In my ongoing quest to automate things that don't *really* need to be automated, I went ahead and took a peek at the network traffic on ListenBrainz's import page while the task run. It works by calling Last.fm's API, transforming the data it receives and submitting the listen data to a `submit-listens` endpoint and the timestamp and source of the data to a `latest-import` endpoint.

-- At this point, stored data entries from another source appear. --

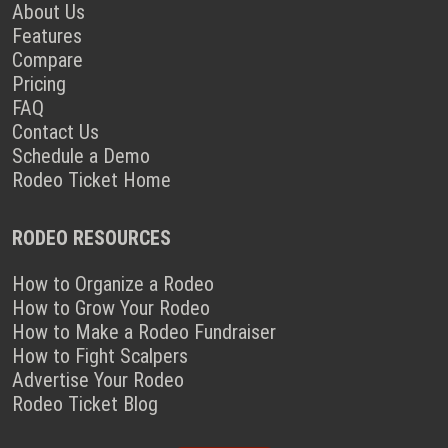
About Us
Features
Compare
Pricing
FAQ
Contact Us
Schedule a Demo
Rodeo Ticket Home
RODEO RESOURCES
How to Organize a Rodeo
How to Grow Your Rodeo
How to Make a Rodeo Fundraiser
How to Fight Scalpers
Advertise Your Rodeo
Rodeo Ticket Blog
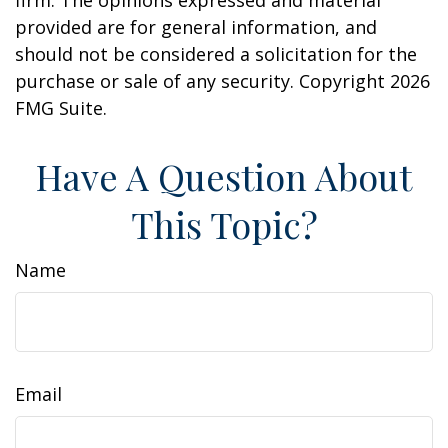
firm. The opinions expressed and material
provided are for general information, and
should not be considered a solicitation for the
purchase or sale of any security. Copyright
2026
FMG Suite.
Have A Question About
This Topic?
Name
Email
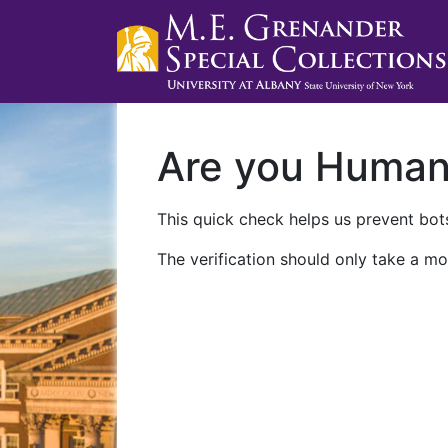
Are you Huma
This quick check helps us prevent bots
The verification should only take a mo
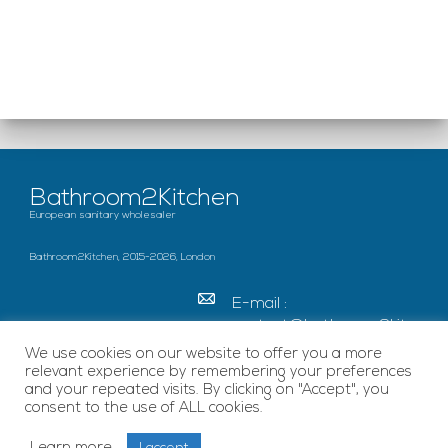
Bathroom2Kitchen
European sanitary wholesaler
Bathroom2Kitchen, 2015-2026, London
E-mail :
contact@bathroom2kitc
hen.co.uk
We use cookies on our website to offer you a more
relevant experience by remembering your preferences
c/o French Chamber of
and your repeated visits. By clicking on "Accept", you
Great Britain Becket
consent to the use of ALL cookies.
House, SE1 7EU London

To faithfully recreate this process I've implemented a similar set of calls in [Eleventy](https://www.11ty.dev/), fetching the plays from Last.fm and then submitting them to ListenBrainz using the exact same calls their importer uses[^1].
```javascript
const EleventyFetch = require('@11ty/eleventy-fetch')
const mbidPatches = require('./json/mbid-patches.json')
const mbidMap = (artist) => {
return mbidPatches[artist.toLowerCase()] || ''
}
module.exports = async function () {
const MUSIC_KEY = process.env.API_KEY_LASTFM
const LISTENBRAINZ_TOKEN = process.env.LISTENBRAINZ_TOKEN
const url = `https://ws.audioscrobbler.com/2.0/?method=user.getrecenttracks&user=coryd_&api_key=${MUSIC_KEY}&format=json&limit=200`
const res = EleventyFetch(url, {
duration: '1h',
type: 'json',
}).catch()
const data = await res
const submission = data['recenttracks']['track'].map((track) => {
let artistMbid = track['artist']['mbid']['mbid']
// mbid mismatches
if (mbidMap(track['artist']['#text']) !== '') artistMbid = mbidMap(track['artist']['#text'])
return {
track_metadata: {
track_name: track['name'],
artist_name: track['artist']['#text'],
release_name: track['album']['#text'],
additional_info: {
submission_client: 'coryd.dev last.fm importer',
lastfm_track_mbid: track['mbid'],
lastfm_release_mbid: track['album']['mbid'],
lastfm_artist_mbid: artistMbid,
},
},
listened_at: track['date']['uts'],
}
})
await fetch('https://api.listenbrainz.org/1/submit-listens', {
method: 'POST',
headers: {
Accept: 'application/json',
Authorization: `Token ${LISTENBRAINZ_TOKEN}`,
},
body: JSON.stringify({
listen_type: 'import',
payload: submission,
}),
})
await fetch('https://api.listenbrainz.org/1/latest-import', {
method: 'POST',
headers: {
Accept: 'application/json',
Authorization: `Token ${LISTENBRAINZ_TOKEN}`,
},
body: JSON.stringify({
service: 'lastfm',
ts: submission[0]['listened_at'],
}),
})
return {
listenbrainz_submission: submission,
}
}
```
Now, every time my site is rebuilt, it'll submit my most recent listening data to ListenBrainz, ensuring that it's stored in more than one place.